YOUR INSTRUCTIONS → Render this sentence from the magazine anniversary text below in Spanish: "It was no fluke that fate put an allusion to Apraksin Lane in the publication's very name."

EXCERPTED TEXT →

....................

James Manteith

Age: Infinity (Blues Report, For the Magazine’s Twenty-Year Anniversary)

Published in: 26. Non-Return
Presentation

Steadily multiplying signs of changes spoke of impending renewal. The address remained familiar, evocative: beyond it lay a specific spot, kept open, in its prehistory, to foster creative ferment and high spirits among those who knew the route and accorded it exceptional meaning. A dimension dependably reached through the looking glass, a sanctuary earlier undisclosed by outward indications. Qualities crucial for its identity declared themselves only from within, past the threshold, although this domain was equally a microcosm of how its host city — Petersburg-Leningrad-Petersburg — imbues even the commonplace with beauty, naturally inspiring lifelong service of the ideal.

But not long ago, where a plain front door faces a worn stone landing, a small plaque was hung. Its calligraphic combination, familiar to many, confirmed the tie conceived some twenty years before. The space within houses an editorial office belonging to Apraksin Blues. The Petersburg office. The latter clarification matters in part as for many years this office has been neither the only nor the main one for the magazine’s work. But the space will always have its primacy as the first base of AB‘s activity at the magazine’s 1995 inception. A headquarters inheriting the whole line of uncompromised free thinking that sojourned and sheltered within these walls for a couple of decades beforehand. It was no fluke that fate put an allusion to Apraksin Lane in the publication’s very name. So it’s all the more important — as the plaque makes easy to guess — that visitors are encouraged to come here ON BUSINESS. The MOST IMPORTANT BUSINESS. Whatever it takes. In the best traditions of tenacity that cultivated the magazine itself.

....................

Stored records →
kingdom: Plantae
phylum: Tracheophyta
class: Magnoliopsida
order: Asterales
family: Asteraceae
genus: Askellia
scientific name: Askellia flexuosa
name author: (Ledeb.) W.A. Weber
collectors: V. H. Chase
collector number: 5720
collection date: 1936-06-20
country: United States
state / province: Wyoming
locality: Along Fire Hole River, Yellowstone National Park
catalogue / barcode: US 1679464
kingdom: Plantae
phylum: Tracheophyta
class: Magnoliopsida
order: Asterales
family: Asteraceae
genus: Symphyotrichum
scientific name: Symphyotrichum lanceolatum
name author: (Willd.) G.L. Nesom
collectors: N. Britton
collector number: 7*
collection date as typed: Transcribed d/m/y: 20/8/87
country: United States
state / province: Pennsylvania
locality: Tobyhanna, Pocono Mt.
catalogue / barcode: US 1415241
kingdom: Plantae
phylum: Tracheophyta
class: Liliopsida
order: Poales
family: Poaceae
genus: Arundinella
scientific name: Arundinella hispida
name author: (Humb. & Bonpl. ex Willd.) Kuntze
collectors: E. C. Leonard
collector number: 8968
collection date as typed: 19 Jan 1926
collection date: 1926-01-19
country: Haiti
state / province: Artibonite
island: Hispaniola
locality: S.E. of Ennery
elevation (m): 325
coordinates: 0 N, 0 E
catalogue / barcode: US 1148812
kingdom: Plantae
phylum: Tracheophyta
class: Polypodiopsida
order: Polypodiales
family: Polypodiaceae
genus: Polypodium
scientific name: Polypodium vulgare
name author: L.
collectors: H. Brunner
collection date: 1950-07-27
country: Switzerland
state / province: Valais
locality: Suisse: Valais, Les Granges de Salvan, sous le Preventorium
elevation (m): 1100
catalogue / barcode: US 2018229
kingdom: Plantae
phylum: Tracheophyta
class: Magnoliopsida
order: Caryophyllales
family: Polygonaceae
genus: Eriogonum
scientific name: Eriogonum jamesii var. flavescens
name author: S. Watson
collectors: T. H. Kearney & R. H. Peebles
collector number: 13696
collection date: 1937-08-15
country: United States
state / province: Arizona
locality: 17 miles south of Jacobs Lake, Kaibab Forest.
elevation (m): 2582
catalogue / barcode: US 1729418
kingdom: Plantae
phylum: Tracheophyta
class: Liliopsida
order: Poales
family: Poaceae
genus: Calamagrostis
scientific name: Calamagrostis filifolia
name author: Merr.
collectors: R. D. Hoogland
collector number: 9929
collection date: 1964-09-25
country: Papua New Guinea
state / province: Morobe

....................

SOLUTION FOR THIS PROBLEM → No fue casualidad que el destino pusiera una alusión al callejón Apraksin en el propio nombre de la publicación.